# Text
↓

The Manson cuts: tracing the infamous cult leader's rock star ambitions

At the time of the Manson Family murders, Charles Manson, who thought of himself as 'the fifth Beatle', was on the fringes of the Hollywood music scene hoping to make it big

04 August 2019 - 00:06
By Andrew Donaldson
Manson's first album, 'Lie: The Love and Terror Cult' was released after his arrest in March 1970.
Image: Supplied Manson's first album, 'Lie: The Love and Terror Cult' was released after his arrest in March 1970.

The new Quentin Tarantino movie Once Upon a Time...  in Hollywood, releasing in SA at the end of the month, is of particular interest to the film studies set.

It's said that it's another offering from a director whose work is driven by cultural nostalgia; the film clearly draws a line regarding an end of a "golden age" of film making.

Set in the summer of 1969, when the large studios were threatened by financial crises, its plot revolves around the grisly event often cited as the end of that era - the Manson Family killings of Sharon Tate and four others at the Los Angeles house at Benedict Canyon, north of Beverly Hills, that she shared with her film director husband Roman Polanski.

At the time of the killings, however, Charles Manson was a powerful and enigmatic cultural presence on the fringe of the Hollywood entertainment scene, not so much in the world of cinema, but in popular music. Charlie wanted to be a rock star.

The arrests of Manson and several Family members for the wave of murders in Los Angeles county prompted the rush-release, in March 1970, of Manson's first album, Lie: The Love and Terror Cult (Awareness Records).

The sleeve's artwork was crudely fashioned by removing the "F" from a December 1969 Life magazine cover story on Manson and his co-accused. (This was not the first time this had happened; in the late '60s, many of Life's cover stories on the war in Vietnam had been "effed out" in agit-prop graphic art.)

It's argued that Manson was a product of the US penal system - he'd been in and out of correctional institutions since he was a teenager - and much of Lie can be regarded as a response to a lifetime of alienation and ostracism.

Its songs, mostly mash-ups of slogans and ideas from an emerging counter-cultural iconoclasm, were bashed out on a guitar in a single day in September 1967 and the recordings promptly shelved.

A year later and, influenced by the Beatles' White Album, Manson returned to the project and overdubbed some female backing vocals, courtesy of various Family members, along with droning sitar.

He had always regarded himself as a "fifth Beatle" and, it was later claimed, would boast that the supposedly apocalyptic "messages" in the group's classic 1968 double album - the track Helter Skelter in particular - were addressed directly to him.

Most of Lie is rubbish. The playing is appalling and the "songs" garbled, stream-of-consciousness ravings. Of the 2,000 copies printed, only 300 were initially sold.

That should have been the end of it but, with Manson sent down for life, the album picked up an odd half-life of its own and would be re-issued several times in the decades to come.

↑

# Dataset content
↓

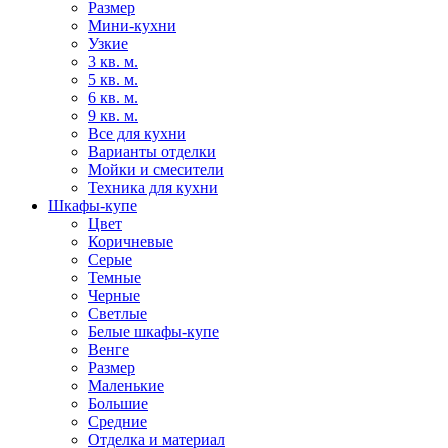
Размер
Мини-кухни
Узкие
3 кв. м.
5 кв. м.
6 кв. м.
9 кв. м.
Все для кухни
Варианты отделки
Мойки и смесители
Техника для кухни
Шкафы-купе
Цвет
Коричневые
Серые
Темные
Черные
Светлые
Белые шкафы-купе
Венге
Размер
Маленькие
Большие
Средние
Отделка и материал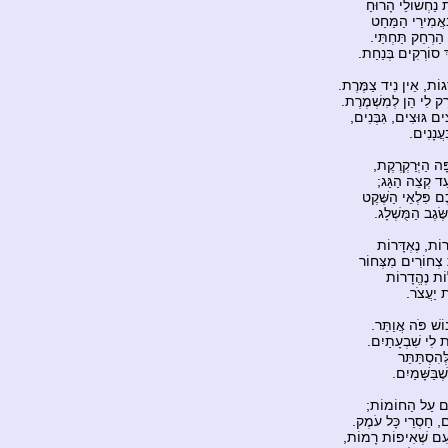
נַחְשׁוֹלֵי הָרוּחַ
ַאֲמִירֵי הַמַּחַט
 הַרְחֵק תַּחְתַּי.
ְ סוֹרְקִים בְּנַחַת.
ָגוֹת, אֵין נִיד צַמֶּרֶת.
ַק לִי הֵן לְמִשְׁמֶרֶת.
ִים גּוּצִים, גִּבְּנִים,
עֲנָנִים.
ָה הַיְּרַקְרֶקֶת,
ַד קְצֵה הַגַּג;
ם פִּלְאֵי הַשֶּׁקֶט
ֶׂגֶב הַמֻּשְׁלָג.
וֹת, נֶאְדָּרוֹת
 צְחוֹרִים מִצְּחוֹר
ֹת נֶהֱדָרוֹת
ת יַעֲצֹר.
וֹשׁ פֹּה אֲוַתֵּר.
ית לִי שִׁבְעָתַיִם.
ְּהִסְתַּתֵּר
ֶׁבַּשָּׁמַיִם.
ים עַל הַחוֹמוֹת;
ִים, חַסְרֵי כָּל עֹמֶק.
עִם שְׁאִיפוֹת רָמוֹת,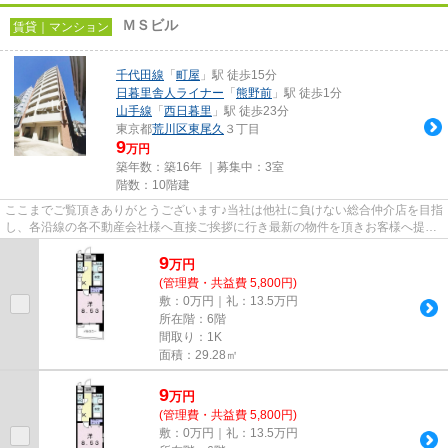
ＭＳビル
賃貸｜マンション
千代田線
「
町屋
」駅 徒歩15分
日暮里舎人ライナー
「
熊野前
」駅 徒歩1分
山手線
「
西日暮里
」駅 徒歩23分
東京都
荒川区
東尾久
３丁目
9
万円
築年数：築16年 ｜募集中：
3室
階数：10階建
ここまでご覧頂きありがとうございます♪当社は他社に負けない総合仲介店を目指
し、各沿線の各不動産会社様へ直接ご挨拶に行き最新の物件を頂きお客様へ提供
しております！最新の情報は...
9
万
円
(管理費・共益費 5,800円)
敷：0万円｜礼：13.5万円
所在階：6階
間取り：1K
面積：29.28㎡
9
万
円
(管理費・共益費 5,800円)
敷：0万円｜礼：13.5万円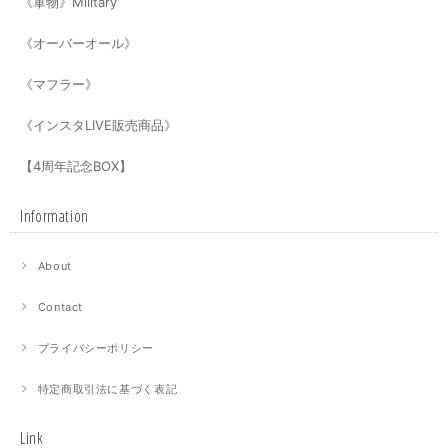
《軍物》Military
《オーバーオール》
《マフラー》
《インスタLIVE販売商品》
【4周年記念BOX】
Information
About
Contact
プライバシーポリシー
特定商取引法に基づく表記
Link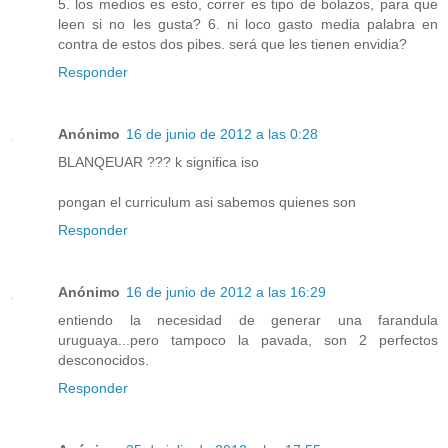
5. los medios es esto, correr es tipo de bolazos, para que
leen si no les gusta? 6. ni loco gasto media palabra en
contra de estos dos pibes. será que les tienen envidia?
Responder
Anónimo
16 de junio de 2012 a las 0:28
BLANQEUAR ??? k significa iso
pongan el curriculum asi sabemos quienes son
Responder
Anónimo
16 de junio de 2012 a las 16:29
entiendo la necesidad de generar una farandula
uruguaya...pero tampoco la pavada, son 2 perfectos
desconocidos.
Responder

↑

# What to work on
Write out the Manson article from "The arrests of" up to and including "Cult (Awareness Records).", but swap "first album" for "debut record". The lines have nothing to do with the Manson article.

# Solution for this exercise
The arrests of Manson and several Family members for the wave of murders in Los Angeles county prompted the rush-release, in March 1970, of Manson's debut record, Lie: The Love and Terror Cult (Awareness Records).